Borders Closing and What it Means to Me

I've thought for a while about what to say in regards to Borders' bankruptcy filing.  There seems to be a pall of doom hanging over Twitter in regards to this but I have to say that I don't think this is all bad.

Yes, it sucks that a lot of employees will lose their jobs.  There's no way to spin that into a good thing.  But this is happening all over.  Friends have lost jobs, the economy is in the tank, even my own job is uncertain.

Let me back up.  My fondest book experiences come from wandering small Waldenbooks stores in my youth.  They weren't the megastores that we have today but they were big enough to have a little bit of everything.  The people who worked there genuinely loved books and were always eager to push their favorites.  Indie bookstores are even better.

See, in this age of digitalization, the best part of bookstores isn't how many there are or how big they are, it's the people who work in them.  I don't have time to read about every new book coming out.  I depend on recommendations from friends and booksellers and librarians.  I have a core group of people who can get me to read anything.

In my opinion, the reorganization of Borders gives it the opportunity to regroup.  To find what it does best and then focus on that.  In the age of e-books, we simply don't need sprawling stores that take up more space than an Ikea.  What we need are smaller stores, stocked with knowledgable people.
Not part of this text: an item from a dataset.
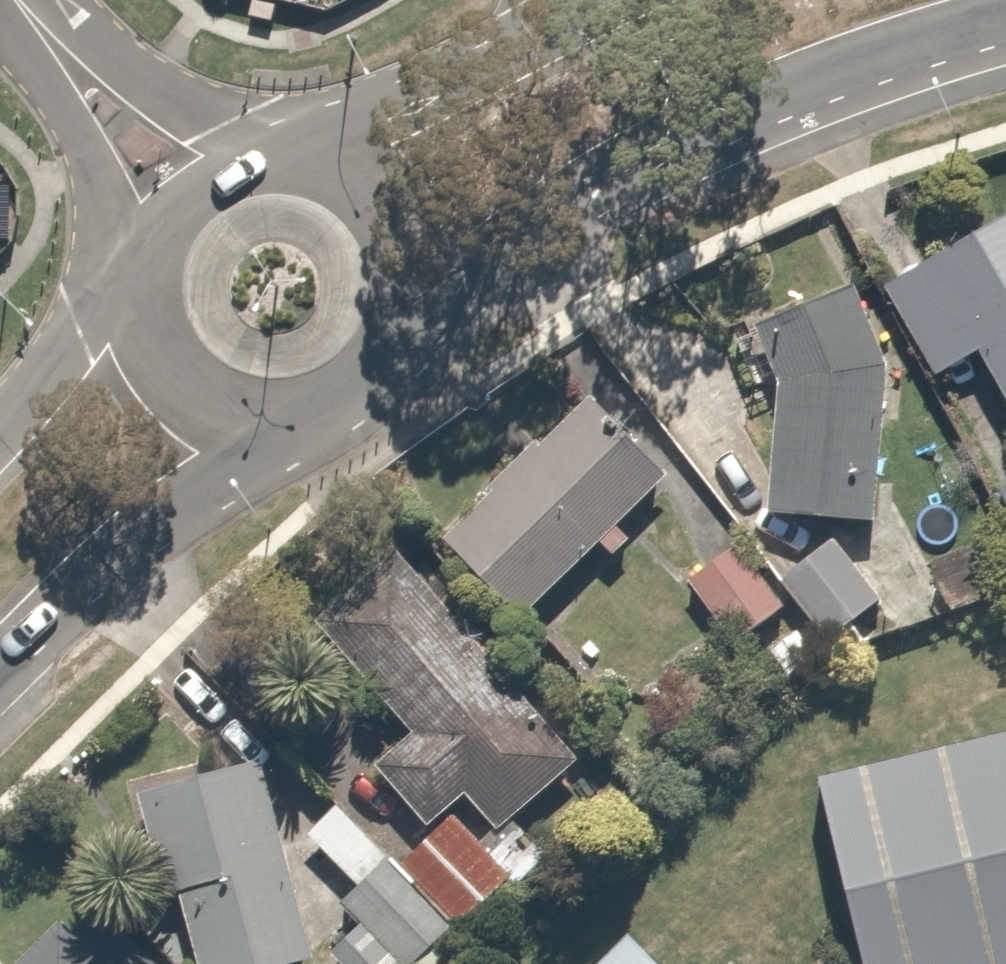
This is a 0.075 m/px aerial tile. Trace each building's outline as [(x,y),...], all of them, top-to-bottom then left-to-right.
[(980,346),(1005,400),(1005,218),(887,275),(932,369),(980,346)] [(760,319),(776,370),(766,504),(874,512),(885,362),(851,280),(760,319)] [(993,472),(1005,497),(1005,466),(993,472)] [(303,606),(408,728),(376,756),(427,815),(459,788),(492,826),(586,745),(397,526),(303,606)] [(830,543),(783,580),(824,634),(872,597),(830,543)] [(733,544),(689,577),(732,635),(776,602),(733,544)] [(747,804),(783,963),(1005,963),(1005,746),(747,804)] [(141,782),(199,963),(268,963),(313,950),(249,747),(141,782)] [(337,807),(310,833),(352,875),(379,848),(337,807)] [(385,854),(338,897),(397,962),(444,919),(385,854)] [(53,858),(0,914),(0,963),(165,963),(53,858)]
Imagine this:  Small stores, like boutique stores, that specialize in certain books.  Similar to Books of Wonder in NY, which specializes in children's literature.  More money is spent on well trained, knowledgable employees because carrying stock isn't a requirement.  Sure, they'll carry the hottest, best selling titles, or titles that the bookseller feels passionate about, but they won't need to stock them all.  Because there will be a couple of computer stations throughout the store where customers can purchase any book not stocked through an affiliate program.  This includes physical books AND e-books.  Programs like Google's e-bookstore allow booksellers to sell e-books.  That way you can go to your favorite indie bookstore and buy the books you want for your Nook or Kobo or whatever, while still making sure to support that store.  And since booksellers won't have to devote as much space or cash to stocking every single book ever written, they can stock their core sellers and still have access to the rest.  Leaving them more money to focus on having the best booksellers in the business.  Because when it comes to pushing a book, nothing beats a real live person who loves it.
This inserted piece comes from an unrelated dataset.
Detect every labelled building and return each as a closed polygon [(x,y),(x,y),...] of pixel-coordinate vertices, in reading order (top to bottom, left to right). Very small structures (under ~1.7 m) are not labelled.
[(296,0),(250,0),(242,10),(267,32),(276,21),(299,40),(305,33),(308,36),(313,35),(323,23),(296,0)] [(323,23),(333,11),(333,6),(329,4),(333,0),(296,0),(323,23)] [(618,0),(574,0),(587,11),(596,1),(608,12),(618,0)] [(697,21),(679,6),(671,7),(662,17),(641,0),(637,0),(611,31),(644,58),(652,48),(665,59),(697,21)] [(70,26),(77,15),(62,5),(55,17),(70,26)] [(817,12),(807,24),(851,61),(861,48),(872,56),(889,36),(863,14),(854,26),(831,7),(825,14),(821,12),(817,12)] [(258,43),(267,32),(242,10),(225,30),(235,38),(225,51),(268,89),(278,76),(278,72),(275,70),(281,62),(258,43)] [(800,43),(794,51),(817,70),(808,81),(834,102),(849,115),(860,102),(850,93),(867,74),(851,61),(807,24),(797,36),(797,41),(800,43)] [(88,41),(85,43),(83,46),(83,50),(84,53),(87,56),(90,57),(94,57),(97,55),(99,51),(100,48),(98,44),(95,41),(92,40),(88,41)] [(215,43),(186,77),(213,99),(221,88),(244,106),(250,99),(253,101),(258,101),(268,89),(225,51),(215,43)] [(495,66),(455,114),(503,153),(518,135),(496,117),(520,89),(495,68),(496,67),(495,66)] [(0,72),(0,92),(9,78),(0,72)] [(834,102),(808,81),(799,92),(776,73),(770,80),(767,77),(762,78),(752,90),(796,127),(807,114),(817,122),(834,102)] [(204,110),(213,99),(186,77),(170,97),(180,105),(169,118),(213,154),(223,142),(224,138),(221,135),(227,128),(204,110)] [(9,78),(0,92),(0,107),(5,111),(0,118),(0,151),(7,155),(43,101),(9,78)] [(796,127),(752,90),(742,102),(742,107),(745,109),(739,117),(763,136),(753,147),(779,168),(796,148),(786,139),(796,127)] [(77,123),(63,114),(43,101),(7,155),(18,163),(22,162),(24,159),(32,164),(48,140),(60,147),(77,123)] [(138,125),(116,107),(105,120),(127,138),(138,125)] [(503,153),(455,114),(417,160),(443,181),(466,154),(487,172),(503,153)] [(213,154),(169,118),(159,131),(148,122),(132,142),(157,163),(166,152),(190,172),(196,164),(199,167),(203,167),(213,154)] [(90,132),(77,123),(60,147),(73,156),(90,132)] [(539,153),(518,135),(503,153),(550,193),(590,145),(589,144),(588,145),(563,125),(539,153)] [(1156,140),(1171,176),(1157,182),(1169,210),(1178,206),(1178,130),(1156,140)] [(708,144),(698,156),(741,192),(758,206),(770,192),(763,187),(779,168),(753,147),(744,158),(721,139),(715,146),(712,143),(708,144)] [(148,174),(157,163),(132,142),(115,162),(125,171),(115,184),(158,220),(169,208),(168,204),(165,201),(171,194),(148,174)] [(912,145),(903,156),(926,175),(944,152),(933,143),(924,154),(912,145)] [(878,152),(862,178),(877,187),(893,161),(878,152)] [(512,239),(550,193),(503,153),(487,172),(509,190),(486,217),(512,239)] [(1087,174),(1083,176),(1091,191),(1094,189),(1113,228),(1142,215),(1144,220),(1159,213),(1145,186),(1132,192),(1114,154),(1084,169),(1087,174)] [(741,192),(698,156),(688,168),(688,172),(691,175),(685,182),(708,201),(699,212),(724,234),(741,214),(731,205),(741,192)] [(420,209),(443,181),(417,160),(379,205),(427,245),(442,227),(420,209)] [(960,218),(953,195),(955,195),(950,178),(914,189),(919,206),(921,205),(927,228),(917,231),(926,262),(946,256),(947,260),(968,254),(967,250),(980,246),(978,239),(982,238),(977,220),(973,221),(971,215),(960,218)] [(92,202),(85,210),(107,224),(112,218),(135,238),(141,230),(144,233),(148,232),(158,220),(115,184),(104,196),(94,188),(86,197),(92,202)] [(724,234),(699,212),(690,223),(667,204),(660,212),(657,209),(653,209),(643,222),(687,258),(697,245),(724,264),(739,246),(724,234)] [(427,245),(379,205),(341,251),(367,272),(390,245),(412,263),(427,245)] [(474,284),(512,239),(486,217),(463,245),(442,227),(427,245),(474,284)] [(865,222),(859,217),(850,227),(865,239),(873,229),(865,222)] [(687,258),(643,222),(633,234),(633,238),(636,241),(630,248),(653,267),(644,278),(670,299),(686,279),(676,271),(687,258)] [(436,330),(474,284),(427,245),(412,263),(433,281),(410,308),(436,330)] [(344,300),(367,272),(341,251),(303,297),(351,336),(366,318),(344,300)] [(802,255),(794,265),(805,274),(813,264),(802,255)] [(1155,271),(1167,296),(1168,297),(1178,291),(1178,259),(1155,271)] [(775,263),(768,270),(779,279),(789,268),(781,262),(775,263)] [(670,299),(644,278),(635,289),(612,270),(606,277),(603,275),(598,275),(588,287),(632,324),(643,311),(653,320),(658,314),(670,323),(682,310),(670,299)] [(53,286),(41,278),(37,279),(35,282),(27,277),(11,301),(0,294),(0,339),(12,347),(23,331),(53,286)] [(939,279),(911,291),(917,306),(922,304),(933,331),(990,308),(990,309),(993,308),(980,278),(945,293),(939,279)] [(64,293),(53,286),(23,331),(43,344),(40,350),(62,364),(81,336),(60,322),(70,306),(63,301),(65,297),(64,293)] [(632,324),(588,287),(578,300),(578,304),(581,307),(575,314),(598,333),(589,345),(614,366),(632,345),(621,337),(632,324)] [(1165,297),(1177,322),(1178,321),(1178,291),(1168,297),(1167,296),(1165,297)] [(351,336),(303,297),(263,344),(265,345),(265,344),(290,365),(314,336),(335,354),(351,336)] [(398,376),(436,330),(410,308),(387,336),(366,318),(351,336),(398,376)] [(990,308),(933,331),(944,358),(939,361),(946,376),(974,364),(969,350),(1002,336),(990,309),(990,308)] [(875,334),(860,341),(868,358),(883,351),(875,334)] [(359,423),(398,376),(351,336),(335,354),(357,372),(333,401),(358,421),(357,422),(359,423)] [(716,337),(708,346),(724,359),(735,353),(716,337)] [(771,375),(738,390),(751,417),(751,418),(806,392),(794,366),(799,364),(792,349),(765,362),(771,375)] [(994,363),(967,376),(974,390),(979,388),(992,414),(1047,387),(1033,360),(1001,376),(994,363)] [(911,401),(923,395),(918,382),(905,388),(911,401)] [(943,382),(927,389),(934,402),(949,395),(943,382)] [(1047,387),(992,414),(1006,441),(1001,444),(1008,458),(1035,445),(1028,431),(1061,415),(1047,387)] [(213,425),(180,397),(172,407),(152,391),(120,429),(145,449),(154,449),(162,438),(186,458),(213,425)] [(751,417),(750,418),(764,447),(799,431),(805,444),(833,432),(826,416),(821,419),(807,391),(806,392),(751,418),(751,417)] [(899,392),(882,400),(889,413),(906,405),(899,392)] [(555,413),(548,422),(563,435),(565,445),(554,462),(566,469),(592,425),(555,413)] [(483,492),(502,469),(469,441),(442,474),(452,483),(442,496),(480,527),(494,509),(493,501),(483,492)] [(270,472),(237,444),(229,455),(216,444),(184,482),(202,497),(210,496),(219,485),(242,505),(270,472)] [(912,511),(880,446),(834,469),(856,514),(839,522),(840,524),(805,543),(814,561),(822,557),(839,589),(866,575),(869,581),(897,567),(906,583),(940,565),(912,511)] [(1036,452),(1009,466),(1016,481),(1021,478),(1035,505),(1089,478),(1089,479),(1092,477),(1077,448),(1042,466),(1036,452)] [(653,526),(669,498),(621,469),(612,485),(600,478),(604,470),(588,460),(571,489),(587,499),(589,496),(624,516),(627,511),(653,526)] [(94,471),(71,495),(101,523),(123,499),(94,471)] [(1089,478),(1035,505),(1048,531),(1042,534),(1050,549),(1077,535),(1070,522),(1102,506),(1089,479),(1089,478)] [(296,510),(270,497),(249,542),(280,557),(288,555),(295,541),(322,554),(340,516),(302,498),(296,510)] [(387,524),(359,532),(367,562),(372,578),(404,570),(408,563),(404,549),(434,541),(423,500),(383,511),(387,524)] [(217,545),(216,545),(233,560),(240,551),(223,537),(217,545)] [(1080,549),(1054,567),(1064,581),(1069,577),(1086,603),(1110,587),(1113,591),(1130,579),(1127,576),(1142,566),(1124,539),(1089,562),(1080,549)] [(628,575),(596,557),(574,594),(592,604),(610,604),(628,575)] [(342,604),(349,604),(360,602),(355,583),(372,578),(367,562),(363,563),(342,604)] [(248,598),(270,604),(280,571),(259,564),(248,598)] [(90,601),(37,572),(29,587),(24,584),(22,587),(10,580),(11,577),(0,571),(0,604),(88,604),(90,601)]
Maybe I'm being optimistic, but I think the time of the book megastore is over, and I don't necessarily think that's a bad thing.  I'm psyched to see what the future brings.  I think that bookstores will need to become destinations.  It's so easy to sit at home and buy books from my couch, so bookstores will need to become places we want to go if they want to capture the sales.

I think that small stores with this type of concept can be profitable in a digital age.  And I think that if Borders is smart, they can emerge from this a stronger, better, more viable company.


  1. Here, here. I couldn't agree more.

  2. Totally agree. Bookstores can't out-Amazon Amazon. They need to emphasize their distinctives, instead.

  3. You are so right. Restructuring is so important with businesses that revolve around technology. Just ask Blockbuster what happene to them when Netflix came along.